Look through the entries that follow and return each line that has the string "ClkDiv".

[Data excerpts]
"""
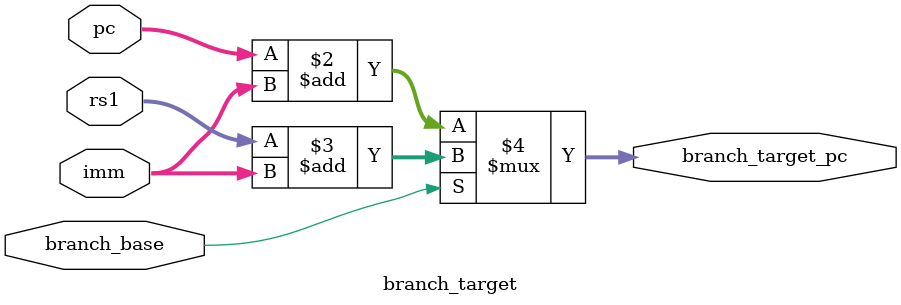
<source format=v>
module branch_target (
    input                    branch_base,
    input         [ 31 : 0 ] pc,
    input         [ 31 : 0 ] rs1,
    input  signed [ 31 : 0 ] imm,
    output        [ 31 : 0 ] branch_target_pc
);

    assign branch_target_pc = (branch_base == 0) ? pc + imm : rs1 + imm;

endmodule
</source>
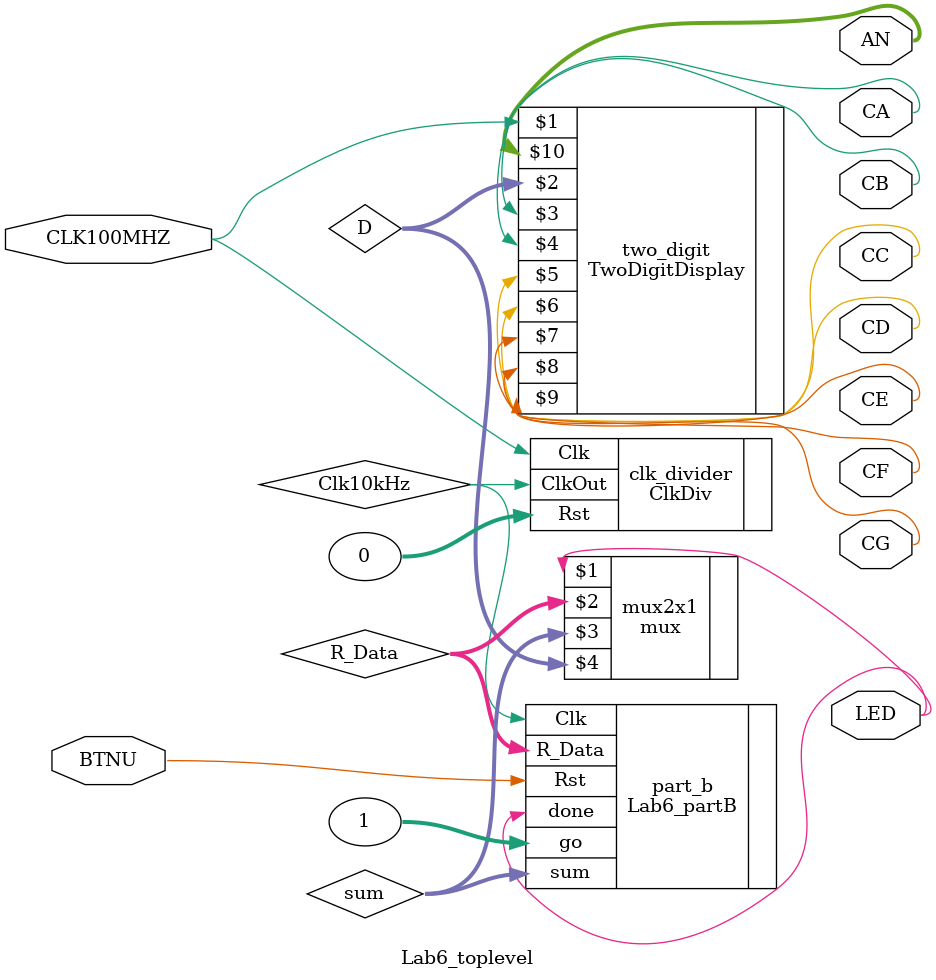
<source format=v>
module Lab6_toplevel(
    input CLK100MHZ,
    input BTNU,  // Reset
    output [0:0] LED,  // LED output
    output CA, CB, CC, CD, CE, CF, CG,  // 7-segment display outputs
    output [7:0] AN  // Digit enable
);

    // Instantiate ClkDiv
    wire Clk10kHz;
    ClkDiv clk_divider(.Clk(CLK100MHZ),.Rst(0), .ClkOut(Clk10kHz));

    // Instantiate Lab6_PartA
    wire [7:0] sum;
    wire [7:0] R_Data;
    wire [7:0] D;
    //wire done;
    Lab6_partB part_b(.Rst(BTNU), .Clk(Clk10kHz), .go(1), .done(LED[0]), .sum(sum), .R_Data(R_Data));
    
    //module mux(s, I1, I0, D);
    mux mux2x1(LED[0], R_Data, sum, D);  

    // Connect the sum to the display
    // Assume TwoDigitDisplay and SevenSegment are modules that you will add
    
    //module TwoDigitDisplay(CLK100MHZ, SW, CA,CB,CC,CD,CE,CF,CG,AN);
    TwoDigitDisplay two_digit(CLK100MHZ, D, CA, CB, CC, CD, CE, CF, CG, AN);
    // Connect the done signal to the LED
    //assign LED[0] = done;

endmodule


</source>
"""
_SOLUTION TO THE EXERCISE_.
    // Instantiate ClkDiv
    ClkDiv clk_divider(.Clk(CLK100MHZ),.Rst(0), .ClkOut(Clk10kHz));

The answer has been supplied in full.